Same issues posted back in 2015:

https://vox.veritas.com/t5/Backup-Exec/Drive-Warning-or-Crit-Alert-flag-help/td-p/741123

 

Cleaning request is very rare, no tapes frozen etc. I am just concerned why tapes become Full each time cleaning is requested.

Nicolai
Moderator
Moderator
Partner    VIP   

I don't think those two events are linked.

When writing a tape, the OS see the tape as a continuous number of sectors. When the tape drives detect the EOM (end of media) marker on the tape, the tape drives send a signal to the OS that the tape is full.

Netbackup as such doesn't measurer remaining capacity on a tape, it can't. Netbackup only measure the number of sectors written to tape (consumed capacity).

To narrow down what is happening, look out for SCSI sense codes in the event log. A code consist of a sense key, a additional sense code (ASC) and additional sense code qualifier (ASCQ). What they mean can ben looked-up at this Wikipedia page: https://en.wikipedia.org/wiki/Key_Code_Qualifier

 

mph999
Level 6
Employee Accredited
To follow on from Nicolais excellent reply. NetBackup does not have any understanding of tape capacity.

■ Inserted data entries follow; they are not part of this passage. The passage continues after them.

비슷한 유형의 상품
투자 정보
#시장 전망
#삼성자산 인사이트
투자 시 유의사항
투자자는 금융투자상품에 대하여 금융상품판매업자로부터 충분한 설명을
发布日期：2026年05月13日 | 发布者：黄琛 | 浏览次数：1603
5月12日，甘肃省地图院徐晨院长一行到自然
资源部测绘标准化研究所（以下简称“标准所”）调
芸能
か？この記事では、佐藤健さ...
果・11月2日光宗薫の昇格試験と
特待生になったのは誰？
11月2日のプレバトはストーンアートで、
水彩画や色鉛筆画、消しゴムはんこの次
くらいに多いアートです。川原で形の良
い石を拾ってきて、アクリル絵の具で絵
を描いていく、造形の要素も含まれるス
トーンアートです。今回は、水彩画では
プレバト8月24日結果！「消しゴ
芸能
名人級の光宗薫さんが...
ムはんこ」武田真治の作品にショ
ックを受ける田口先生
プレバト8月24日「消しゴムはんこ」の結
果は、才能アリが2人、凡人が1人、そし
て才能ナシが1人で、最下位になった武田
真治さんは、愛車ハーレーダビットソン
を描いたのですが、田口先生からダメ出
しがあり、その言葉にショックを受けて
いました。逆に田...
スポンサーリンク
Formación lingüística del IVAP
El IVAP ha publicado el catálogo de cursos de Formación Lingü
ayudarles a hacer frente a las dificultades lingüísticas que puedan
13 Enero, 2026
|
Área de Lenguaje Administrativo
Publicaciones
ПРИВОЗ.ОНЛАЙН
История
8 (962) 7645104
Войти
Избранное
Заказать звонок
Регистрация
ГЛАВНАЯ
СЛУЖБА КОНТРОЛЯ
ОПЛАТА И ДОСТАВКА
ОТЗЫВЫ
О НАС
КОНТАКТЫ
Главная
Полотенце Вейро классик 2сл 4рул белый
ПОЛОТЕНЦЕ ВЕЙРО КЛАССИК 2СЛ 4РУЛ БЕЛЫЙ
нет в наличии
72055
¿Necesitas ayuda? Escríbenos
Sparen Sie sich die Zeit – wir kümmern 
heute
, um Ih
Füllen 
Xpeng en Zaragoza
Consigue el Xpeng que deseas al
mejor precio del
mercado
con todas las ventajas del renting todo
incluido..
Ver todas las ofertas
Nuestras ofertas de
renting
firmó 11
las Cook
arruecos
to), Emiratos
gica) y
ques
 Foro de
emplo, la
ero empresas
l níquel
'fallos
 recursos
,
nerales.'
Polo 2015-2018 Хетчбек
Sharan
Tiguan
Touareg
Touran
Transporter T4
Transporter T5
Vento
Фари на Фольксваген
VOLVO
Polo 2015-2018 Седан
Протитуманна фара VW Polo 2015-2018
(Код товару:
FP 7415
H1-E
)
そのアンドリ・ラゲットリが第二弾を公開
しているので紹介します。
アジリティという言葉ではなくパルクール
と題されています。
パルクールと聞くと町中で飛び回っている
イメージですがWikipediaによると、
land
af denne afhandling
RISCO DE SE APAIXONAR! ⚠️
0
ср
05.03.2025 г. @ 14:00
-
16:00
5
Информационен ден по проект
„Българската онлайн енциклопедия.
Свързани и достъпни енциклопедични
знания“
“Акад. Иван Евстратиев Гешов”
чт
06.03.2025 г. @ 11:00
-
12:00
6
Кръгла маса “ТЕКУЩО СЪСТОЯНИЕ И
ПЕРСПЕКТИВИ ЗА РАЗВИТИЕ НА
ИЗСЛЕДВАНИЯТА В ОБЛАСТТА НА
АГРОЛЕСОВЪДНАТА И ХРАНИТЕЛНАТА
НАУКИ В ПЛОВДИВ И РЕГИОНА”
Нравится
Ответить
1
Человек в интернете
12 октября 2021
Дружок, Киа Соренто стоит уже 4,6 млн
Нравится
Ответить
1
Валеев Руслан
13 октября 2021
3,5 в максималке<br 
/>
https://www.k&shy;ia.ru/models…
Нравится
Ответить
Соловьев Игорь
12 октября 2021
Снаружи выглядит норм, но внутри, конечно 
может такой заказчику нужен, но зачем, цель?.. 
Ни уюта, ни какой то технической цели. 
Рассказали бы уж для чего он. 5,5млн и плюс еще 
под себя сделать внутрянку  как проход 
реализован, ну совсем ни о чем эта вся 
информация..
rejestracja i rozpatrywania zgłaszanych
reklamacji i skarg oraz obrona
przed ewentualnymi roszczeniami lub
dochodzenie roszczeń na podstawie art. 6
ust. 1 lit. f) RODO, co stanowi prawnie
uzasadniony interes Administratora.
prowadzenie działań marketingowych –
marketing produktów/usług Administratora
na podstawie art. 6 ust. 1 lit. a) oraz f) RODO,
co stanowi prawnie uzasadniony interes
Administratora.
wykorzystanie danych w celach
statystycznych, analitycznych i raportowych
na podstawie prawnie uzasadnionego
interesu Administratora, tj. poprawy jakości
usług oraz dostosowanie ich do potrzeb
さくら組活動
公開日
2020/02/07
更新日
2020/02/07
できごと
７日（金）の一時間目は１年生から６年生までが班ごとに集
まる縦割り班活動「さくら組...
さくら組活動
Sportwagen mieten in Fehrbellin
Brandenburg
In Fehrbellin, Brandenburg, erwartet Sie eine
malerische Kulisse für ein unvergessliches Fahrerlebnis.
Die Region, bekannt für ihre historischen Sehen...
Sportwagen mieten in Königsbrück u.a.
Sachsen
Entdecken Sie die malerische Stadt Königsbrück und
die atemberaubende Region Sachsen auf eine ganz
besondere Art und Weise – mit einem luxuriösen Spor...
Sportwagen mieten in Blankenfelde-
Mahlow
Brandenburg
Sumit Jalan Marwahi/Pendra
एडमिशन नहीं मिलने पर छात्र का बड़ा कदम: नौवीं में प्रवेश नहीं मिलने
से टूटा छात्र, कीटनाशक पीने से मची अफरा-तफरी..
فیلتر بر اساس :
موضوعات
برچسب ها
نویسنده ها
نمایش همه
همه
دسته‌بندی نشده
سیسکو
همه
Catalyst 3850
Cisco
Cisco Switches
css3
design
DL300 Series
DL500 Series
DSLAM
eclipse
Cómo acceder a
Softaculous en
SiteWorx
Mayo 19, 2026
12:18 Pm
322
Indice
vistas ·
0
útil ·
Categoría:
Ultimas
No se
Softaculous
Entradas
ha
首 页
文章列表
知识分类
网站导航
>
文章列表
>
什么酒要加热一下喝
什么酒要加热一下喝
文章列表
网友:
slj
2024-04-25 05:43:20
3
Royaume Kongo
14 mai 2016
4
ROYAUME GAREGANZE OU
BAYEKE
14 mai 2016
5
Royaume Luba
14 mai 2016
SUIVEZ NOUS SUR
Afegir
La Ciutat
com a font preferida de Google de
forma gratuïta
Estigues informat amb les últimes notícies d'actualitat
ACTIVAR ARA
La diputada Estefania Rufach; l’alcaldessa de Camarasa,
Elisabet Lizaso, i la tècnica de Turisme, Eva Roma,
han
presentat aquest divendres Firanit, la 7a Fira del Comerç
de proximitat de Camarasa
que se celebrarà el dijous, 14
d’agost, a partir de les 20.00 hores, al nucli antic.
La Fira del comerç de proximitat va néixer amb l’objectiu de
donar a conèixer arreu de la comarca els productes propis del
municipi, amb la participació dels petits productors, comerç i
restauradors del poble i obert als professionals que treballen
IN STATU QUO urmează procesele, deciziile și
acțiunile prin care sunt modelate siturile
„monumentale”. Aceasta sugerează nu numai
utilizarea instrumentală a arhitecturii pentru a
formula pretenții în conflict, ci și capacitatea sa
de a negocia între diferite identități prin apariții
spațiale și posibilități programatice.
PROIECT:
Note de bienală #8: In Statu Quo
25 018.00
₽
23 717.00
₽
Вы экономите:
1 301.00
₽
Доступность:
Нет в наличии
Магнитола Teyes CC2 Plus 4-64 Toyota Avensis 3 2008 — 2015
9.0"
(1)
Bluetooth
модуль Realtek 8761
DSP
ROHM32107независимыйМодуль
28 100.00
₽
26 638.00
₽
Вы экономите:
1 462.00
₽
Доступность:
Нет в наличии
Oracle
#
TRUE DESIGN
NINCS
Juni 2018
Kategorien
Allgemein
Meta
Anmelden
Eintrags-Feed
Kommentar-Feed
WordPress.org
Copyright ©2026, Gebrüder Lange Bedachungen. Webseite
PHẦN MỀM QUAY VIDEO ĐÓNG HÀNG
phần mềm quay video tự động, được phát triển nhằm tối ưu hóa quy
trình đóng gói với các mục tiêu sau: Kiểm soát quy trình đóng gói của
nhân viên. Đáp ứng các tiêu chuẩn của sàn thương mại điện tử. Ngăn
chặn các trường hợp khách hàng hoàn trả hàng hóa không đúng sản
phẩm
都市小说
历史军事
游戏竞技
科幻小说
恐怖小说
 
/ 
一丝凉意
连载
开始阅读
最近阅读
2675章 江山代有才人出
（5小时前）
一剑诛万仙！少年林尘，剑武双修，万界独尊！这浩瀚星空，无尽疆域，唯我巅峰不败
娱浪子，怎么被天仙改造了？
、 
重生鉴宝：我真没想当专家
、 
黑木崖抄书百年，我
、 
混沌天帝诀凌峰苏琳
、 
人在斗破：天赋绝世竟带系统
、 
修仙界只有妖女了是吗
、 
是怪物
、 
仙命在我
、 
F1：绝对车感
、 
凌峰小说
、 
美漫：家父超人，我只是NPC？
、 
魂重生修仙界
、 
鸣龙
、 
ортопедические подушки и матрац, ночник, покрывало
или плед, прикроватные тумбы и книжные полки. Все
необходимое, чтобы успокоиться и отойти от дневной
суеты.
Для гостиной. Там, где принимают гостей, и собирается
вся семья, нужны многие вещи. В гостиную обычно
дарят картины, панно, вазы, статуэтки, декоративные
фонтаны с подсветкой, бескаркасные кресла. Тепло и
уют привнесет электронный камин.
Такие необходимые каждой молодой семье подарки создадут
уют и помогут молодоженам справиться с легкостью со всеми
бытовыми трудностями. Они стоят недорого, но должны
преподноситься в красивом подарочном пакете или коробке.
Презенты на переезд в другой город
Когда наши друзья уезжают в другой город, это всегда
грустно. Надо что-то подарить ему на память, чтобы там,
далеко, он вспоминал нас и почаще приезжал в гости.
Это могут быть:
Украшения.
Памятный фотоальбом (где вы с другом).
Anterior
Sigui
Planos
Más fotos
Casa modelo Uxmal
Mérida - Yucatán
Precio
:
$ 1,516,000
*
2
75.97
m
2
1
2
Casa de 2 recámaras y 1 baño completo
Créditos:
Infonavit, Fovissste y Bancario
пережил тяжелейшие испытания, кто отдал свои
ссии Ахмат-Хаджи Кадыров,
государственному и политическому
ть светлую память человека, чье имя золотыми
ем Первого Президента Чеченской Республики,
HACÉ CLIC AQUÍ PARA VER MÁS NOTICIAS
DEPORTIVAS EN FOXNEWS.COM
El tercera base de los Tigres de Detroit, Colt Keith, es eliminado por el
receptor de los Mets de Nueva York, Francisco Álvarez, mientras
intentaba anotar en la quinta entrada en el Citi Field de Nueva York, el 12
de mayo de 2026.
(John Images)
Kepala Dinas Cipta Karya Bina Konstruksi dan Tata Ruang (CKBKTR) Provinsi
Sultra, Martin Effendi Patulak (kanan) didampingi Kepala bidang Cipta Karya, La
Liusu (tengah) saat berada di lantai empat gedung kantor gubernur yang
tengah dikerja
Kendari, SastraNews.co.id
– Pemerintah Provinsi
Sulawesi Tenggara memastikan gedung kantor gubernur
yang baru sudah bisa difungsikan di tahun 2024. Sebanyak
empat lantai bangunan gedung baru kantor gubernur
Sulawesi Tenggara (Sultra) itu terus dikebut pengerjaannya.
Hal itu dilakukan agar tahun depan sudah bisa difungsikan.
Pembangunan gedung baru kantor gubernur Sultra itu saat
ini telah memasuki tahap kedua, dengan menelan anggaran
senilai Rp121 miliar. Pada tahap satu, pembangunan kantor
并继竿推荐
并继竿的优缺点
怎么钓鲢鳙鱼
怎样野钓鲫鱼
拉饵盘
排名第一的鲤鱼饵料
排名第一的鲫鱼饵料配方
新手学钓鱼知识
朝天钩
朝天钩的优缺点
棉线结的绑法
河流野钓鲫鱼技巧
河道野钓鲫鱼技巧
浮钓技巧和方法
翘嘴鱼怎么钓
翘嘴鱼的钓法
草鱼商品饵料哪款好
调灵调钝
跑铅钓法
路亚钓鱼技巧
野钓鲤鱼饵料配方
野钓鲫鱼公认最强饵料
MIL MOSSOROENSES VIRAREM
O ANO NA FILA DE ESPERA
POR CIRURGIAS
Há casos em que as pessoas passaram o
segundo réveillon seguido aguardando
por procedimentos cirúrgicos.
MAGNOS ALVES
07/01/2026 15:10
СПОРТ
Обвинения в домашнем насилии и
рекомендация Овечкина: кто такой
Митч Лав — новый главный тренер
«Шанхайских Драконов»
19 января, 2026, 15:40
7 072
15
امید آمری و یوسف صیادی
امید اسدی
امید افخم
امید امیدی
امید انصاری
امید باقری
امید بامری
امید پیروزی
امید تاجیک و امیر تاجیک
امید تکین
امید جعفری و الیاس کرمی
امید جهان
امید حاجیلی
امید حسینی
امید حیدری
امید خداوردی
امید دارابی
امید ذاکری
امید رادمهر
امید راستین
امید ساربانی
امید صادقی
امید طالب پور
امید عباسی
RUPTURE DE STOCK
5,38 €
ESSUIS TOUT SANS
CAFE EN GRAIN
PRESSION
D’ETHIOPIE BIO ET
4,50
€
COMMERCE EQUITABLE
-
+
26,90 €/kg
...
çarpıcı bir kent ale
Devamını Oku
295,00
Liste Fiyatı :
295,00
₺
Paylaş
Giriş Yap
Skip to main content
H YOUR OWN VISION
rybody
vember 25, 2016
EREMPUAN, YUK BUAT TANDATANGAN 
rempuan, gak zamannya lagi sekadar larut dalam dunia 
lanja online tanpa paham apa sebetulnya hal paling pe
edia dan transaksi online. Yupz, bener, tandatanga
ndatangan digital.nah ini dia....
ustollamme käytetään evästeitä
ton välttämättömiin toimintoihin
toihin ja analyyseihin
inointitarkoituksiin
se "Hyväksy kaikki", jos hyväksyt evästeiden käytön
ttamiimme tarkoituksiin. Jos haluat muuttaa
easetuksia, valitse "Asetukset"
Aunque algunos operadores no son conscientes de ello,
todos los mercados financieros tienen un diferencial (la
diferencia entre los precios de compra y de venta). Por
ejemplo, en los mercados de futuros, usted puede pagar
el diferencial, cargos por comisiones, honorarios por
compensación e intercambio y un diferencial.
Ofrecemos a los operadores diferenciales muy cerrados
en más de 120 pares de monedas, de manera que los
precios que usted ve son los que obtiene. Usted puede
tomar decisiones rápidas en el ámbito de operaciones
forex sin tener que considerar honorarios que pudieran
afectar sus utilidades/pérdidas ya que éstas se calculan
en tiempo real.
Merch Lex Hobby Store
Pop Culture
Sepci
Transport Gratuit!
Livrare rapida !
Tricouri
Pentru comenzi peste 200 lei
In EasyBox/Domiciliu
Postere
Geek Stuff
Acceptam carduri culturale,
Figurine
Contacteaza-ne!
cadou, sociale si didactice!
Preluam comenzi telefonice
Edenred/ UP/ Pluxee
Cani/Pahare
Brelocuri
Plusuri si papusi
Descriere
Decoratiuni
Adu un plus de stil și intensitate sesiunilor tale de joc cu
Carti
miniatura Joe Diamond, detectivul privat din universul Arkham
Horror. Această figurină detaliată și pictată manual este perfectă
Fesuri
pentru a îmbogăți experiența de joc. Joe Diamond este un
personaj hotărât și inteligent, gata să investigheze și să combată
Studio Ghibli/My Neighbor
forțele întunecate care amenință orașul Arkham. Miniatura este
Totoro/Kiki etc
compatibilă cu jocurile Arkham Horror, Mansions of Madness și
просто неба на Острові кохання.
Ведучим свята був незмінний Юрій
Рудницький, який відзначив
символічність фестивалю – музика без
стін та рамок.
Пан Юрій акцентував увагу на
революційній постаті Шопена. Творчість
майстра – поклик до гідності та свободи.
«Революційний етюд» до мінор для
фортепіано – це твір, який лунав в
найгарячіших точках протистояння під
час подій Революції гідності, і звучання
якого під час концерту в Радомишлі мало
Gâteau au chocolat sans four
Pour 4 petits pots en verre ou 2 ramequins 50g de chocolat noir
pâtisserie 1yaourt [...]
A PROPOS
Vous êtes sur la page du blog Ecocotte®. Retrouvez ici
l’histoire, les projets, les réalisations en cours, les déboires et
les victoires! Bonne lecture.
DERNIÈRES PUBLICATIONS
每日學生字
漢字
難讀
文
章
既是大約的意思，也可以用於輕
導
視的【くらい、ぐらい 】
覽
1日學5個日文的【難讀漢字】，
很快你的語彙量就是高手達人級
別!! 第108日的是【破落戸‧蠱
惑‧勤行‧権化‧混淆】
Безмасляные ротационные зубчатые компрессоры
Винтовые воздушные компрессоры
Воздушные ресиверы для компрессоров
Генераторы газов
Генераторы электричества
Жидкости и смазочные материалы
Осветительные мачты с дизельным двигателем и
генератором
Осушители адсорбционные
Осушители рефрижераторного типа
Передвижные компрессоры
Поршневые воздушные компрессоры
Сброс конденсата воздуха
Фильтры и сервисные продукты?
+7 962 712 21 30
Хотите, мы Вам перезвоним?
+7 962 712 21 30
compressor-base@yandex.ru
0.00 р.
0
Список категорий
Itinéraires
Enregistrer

It would, if left to its own devices, try and write to a tape forever.

So, how do tapes become full ???

The tape contains an ‘logical end-of-tape’ mark that was written just before the physical end of the tape during manufacturering.

Once the tape gets to this point, the tape firmware detects it and knows there is only a small amount of tape left, so it updates the tape driver with this information. There is enough tape left to complete writing the current block, but the tape driver refuses any further data and sends a signal to the backup software informing it the tape is full.

Put another way, NetBackup has no ability to mark a tape full by itself. So tapes marked full before they should be, is either a tape drive firmware or driver issue.